Ce Jésus que Joseph et Marie déplacent du nord au sud et du sud au nord, on a bien l’impression, à lire le texte, qu’il est un peu étranger à ses parents. Quelqu’un qui vient de plus loin qu’eux. Il est remis entre leurs mains, il leur est confié, mais il ne leur appartient pas. Eux, ils sont là simplement pour baliser et permettre sa route. En ce sens, la famille de Nazareth est exemplaire pour nous. Car les enfants que nous mettons au monde viennent de bien plus loin que nous, et vont beaucoup plus loin. Les parents sont le lieu de passage d’une vie qui les déborde de toutes parts. C’est pourquoi les parents doivent manifester un immense respect pour l’enfant que pourtant ils ont conçu, porté, dirigé, conduit. Comme toujours, quand il s’agit de personnes humaines, faisons attention au possessif « mon ». Mon enfant, d’accord, mais pas comme ma propriété. Mon enfant est toujours, par quelque côté, « le Fils de l’homme. »

Patience, tendresse, bonté

Donc, retenons de tout cela que la famille est simplement un lieu de transition, une place de croissance en vue de passer à une autre famille (« l’homme quittera son père et sa mère ») et en fin de compte dans la grande famille humaine. Dans sa lettre aux Colossiens, Paul énumère les conditions nécessaires pour une vie familiale authentique, à quelque niveau que ce soit (famille nucléaire, communauté, société, paroisse) : « Faites-vous un cœur plein de tendresse et de bonté, d’humilité, de douceur et de patience. Supportez-vous mutuellement et pardonnez... » Pour lui, c’est un fait acquis : il faut de la patience, de l’humilité, de la bonté pour vivre en famille, parce qu’on a toujours des choses à se pardonner mutuellement. Il ajoute donc : « Pardonnez comme le Seigneur vous a pardonné. »

Est-ce possible ? Est-ce toujours possible ? Paul croit que oui. Et il précise : « Par-dessus tout cela, qu’il y ait l’amour. C’est ce qui fait l’unité dans la perfection. » Dieu nous pardonne parce qu’il nous aime.

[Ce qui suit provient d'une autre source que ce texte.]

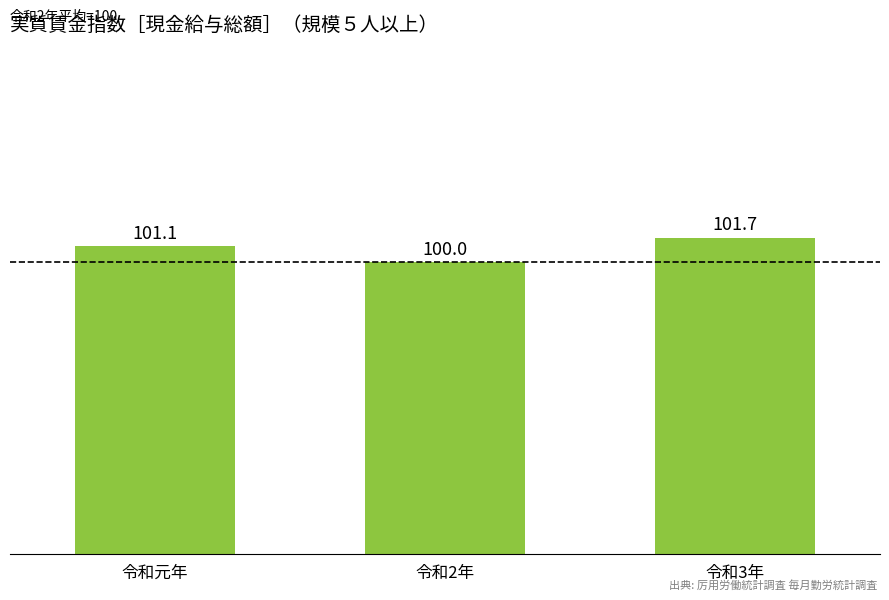

The chart shows a value of 101.7 at 令和3年. True or false?

True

En fin d’année, les sociétés, quelles qu’elles soient, font leur bilan. Les affaires, bien sûr, peuvent se comptabiliser. Mais pouvons-nous, personnellement, faire le bilan de notre propre vie, de nos conduites et de nos agissements personnels, en bien ou en mal ? Peut-on faire le bilan d’une existence familiale ? Je ne le crois pas. Mais ce qu’il y a de certain, c’est que, nous présentant sous le regard de Dieu, avec le cœur plein des sentiments énumérés par saint Paul, nous pouvons lui rendre grâce et lui manifester notre reconnaissance. Ce que nous allons faire dans cette Eucharistie, chacun de nous parfaitement uni à tous les membres de la grande famille de Dieu. Dans le sacrement de l’amour, nous pourrons puiser la capacité d’aimer et de nous pardonner mutuellement, comme lui-même nous a aimés et pardonnés.